_TASK PROMPT_
Transcribe the records word for word, beginning with the first line and ending with the line that contains "Maghnes Akliouche. It"; include nothing else.

┌─ PROVIDED RECORDS

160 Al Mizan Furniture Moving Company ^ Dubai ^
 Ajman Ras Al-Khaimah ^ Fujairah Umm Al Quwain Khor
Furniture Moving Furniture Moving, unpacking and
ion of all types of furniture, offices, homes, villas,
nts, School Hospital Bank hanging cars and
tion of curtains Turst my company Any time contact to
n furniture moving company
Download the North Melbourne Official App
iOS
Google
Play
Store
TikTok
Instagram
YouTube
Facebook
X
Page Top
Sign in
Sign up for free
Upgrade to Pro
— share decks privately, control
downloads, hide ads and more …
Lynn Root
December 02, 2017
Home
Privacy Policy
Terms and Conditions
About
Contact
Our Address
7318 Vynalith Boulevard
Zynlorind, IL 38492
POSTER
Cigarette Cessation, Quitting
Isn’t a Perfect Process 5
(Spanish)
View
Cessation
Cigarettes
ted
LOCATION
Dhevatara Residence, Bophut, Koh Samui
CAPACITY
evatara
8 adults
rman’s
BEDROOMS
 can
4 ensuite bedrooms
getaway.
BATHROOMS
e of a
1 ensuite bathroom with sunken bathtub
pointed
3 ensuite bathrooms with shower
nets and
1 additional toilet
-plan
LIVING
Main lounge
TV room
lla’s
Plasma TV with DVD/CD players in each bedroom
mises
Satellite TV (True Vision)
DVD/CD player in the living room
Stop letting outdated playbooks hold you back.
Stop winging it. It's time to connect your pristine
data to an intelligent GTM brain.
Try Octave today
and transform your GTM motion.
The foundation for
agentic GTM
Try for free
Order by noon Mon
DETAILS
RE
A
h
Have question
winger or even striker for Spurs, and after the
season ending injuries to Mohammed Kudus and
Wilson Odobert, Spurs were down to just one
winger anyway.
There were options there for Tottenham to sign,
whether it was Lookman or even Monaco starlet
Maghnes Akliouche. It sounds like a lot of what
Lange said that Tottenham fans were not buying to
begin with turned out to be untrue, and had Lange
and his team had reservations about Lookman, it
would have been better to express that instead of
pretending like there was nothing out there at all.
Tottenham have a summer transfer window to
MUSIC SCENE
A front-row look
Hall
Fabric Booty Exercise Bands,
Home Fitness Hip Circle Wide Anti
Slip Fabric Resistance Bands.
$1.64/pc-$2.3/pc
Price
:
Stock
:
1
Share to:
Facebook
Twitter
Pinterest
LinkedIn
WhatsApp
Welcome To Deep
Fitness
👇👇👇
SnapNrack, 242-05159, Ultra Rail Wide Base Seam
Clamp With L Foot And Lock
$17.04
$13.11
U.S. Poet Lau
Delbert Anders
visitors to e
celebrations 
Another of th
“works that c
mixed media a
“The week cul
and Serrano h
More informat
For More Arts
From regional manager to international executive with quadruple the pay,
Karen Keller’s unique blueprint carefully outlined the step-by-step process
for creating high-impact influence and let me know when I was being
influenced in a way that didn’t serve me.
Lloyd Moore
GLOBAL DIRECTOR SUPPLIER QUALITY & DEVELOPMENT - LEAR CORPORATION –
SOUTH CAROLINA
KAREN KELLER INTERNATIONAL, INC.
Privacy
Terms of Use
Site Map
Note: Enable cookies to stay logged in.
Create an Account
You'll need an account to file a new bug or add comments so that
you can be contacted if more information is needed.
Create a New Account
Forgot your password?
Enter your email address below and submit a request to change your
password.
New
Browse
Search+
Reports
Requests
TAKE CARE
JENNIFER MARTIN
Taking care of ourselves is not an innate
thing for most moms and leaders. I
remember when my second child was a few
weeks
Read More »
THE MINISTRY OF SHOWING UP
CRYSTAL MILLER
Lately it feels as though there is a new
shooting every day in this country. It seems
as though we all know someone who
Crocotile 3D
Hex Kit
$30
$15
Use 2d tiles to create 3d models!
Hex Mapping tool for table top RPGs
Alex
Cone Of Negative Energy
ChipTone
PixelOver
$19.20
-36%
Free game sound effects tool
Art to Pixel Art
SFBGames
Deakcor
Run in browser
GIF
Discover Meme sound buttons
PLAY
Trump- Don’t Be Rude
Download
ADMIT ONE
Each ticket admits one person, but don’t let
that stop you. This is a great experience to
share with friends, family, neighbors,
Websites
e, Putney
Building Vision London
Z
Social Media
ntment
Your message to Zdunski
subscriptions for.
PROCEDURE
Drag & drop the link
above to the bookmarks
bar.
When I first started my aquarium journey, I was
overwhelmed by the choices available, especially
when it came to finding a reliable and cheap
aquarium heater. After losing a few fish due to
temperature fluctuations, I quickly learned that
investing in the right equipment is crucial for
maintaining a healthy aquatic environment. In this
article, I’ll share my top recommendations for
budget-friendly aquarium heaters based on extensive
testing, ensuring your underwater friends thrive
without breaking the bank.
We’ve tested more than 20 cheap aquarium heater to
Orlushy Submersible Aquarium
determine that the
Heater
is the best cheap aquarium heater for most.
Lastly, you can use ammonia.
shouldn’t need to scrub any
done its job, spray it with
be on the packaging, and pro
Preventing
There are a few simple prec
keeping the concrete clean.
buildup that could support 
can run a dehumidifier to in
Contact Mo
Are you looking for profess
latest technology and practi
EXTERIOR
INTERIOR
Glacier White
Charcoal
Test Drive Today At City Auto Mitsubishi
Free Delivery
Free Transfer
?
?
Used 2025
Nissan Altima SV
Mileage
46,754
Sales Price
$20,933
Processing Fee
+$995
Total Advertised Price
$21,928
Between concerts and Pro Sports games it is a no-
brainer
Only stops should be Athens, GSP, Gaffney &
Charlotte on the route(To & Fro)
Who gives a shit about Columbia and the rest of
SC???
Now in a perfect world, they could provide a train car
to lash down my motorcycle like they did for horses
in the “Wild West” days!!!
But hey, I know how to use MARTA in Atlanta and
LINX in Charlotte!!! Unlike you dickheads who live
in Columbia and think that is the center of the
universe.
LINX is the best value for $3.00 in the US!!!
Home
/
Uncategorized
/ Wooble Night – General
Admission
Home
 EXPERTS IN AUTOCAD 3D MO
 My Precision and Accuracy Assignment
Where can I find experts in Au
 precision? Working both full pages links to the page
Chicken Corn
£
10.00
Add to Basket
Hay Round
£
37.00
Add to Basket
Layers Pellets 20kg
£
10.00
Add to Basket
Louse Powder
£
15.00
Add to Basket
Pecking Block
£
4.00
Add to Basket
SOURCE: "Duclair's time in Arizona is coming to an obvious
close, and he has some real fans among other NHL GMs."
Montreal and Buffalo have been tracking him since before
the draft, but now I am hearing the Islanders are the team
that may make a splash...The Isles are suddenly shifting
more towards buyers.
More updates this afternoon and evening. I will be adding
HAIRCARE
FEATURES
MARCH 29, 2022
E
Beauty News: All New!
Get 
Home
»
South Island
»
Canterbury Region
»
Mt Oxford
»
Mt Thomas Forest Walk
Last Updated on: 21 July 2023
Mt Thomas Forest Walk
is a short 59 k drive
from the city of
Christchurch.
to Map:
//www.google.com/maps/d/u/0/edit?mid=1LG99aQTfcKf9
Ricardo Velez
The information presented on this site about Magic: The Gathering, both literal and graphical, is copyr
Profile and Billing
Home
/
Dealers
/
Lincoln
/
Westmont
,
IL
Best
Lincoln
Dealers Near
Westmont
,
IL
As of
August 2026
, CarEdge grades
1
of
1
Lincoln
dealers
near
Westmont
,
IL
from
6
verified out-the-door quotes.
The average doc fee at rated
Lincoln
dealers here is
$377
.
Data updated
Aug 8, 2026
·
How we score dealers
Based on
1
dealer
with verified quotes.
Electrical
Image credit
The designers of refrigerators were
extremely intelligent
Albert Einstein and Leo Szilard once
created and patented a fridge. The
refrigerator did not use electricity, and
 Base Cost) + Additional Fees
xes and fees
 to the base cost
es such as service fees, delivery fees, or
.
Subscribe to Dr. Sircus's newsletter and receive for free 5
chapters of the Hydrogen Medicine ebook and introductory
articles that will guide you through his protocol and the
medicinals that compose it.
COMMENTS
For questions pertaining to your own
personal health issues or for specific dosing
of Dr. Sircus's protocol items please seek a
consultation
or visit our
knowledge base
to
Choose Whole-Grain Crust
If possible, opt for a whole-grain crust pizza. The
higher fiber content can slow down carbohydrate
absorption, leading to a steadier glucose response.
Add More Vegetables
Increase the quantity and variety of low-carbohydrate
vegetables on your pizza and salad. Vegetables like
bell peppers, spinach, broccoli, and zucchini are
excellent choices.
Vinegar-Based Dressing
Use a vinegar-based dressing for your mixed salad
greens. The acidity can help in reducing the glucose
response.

└─

_OUTPUT OF THE EXERCISE_
160 Al Mizan Furniture Moving Company ^ Dubai ^
 Ajman Ras Al-Khaimah ^ Fujairah Umm Al Quwain Khor
Furniture Moving Furniture Moving, unpacking and
ion of all types of furniture, offices, homes, villas,
nts, School Hospital Bank hanging cars and
tion of curtains Turst my company Any time contact to
n furniture moving company
Download the North Melbourne Official App
iOS
Google
Play
Store
TikTok
Instagram
YouTube
Facebook
X
Page Top
Sign in
Sign up for free
Upgrade to Pro
— share decks privately, control
downloads, hide ads and more …
Lynn Root
December 02, 2017
Home
Privacy Policy
Terms and Conditions
About
Contact
Our Address
7318 Vynalith Boulevard
Zynlorind, IL 38492
POSTER
Cigarette Cessation, Quitting
Isn’t a Perfect Process 5
(Spanish)
View
Cessation
Cigarettes
ted
LOCATION
Dhevatara Residence, Bophut, Koh Samui
CAPACITY
evatara
8 adults
rman’s
BEDROOMS
 can
4 ensuite bedrooms
getaway.
BATHROOMS
e of a
1 ensuite bathroom with sunken bathtub
pointed
3 ensuite bathrooms with shower
nets and
1 additional toilet
-plan
LIVING
Main lounge
TV room
lla’s
Plasma TV with DVD/CD players in each bedroom
mises
Satellite TV (True Vision)
DVD/CD player in the living room
Stop letting outdated playbooks hold you back.
Stop winging it. It's time to connect your pristine
data to an intelligent GTM brain.
Try Octave today
and transform your GTM motion.
The foundation for
agentic GTM
Try for free
Order by noon Mon
DETAILS
RE
A
h
Have question
winger or even striker for Spurs, and after the
season ending injuries to Mohammed Kudus and
Wilson Odobert, Spurs were down to just one
winger anyway.
There were options there for Tottenham to sign,
whether it was Lookman or even Monaco starlet
Maghnes Akliouche. It sounds like a lot of what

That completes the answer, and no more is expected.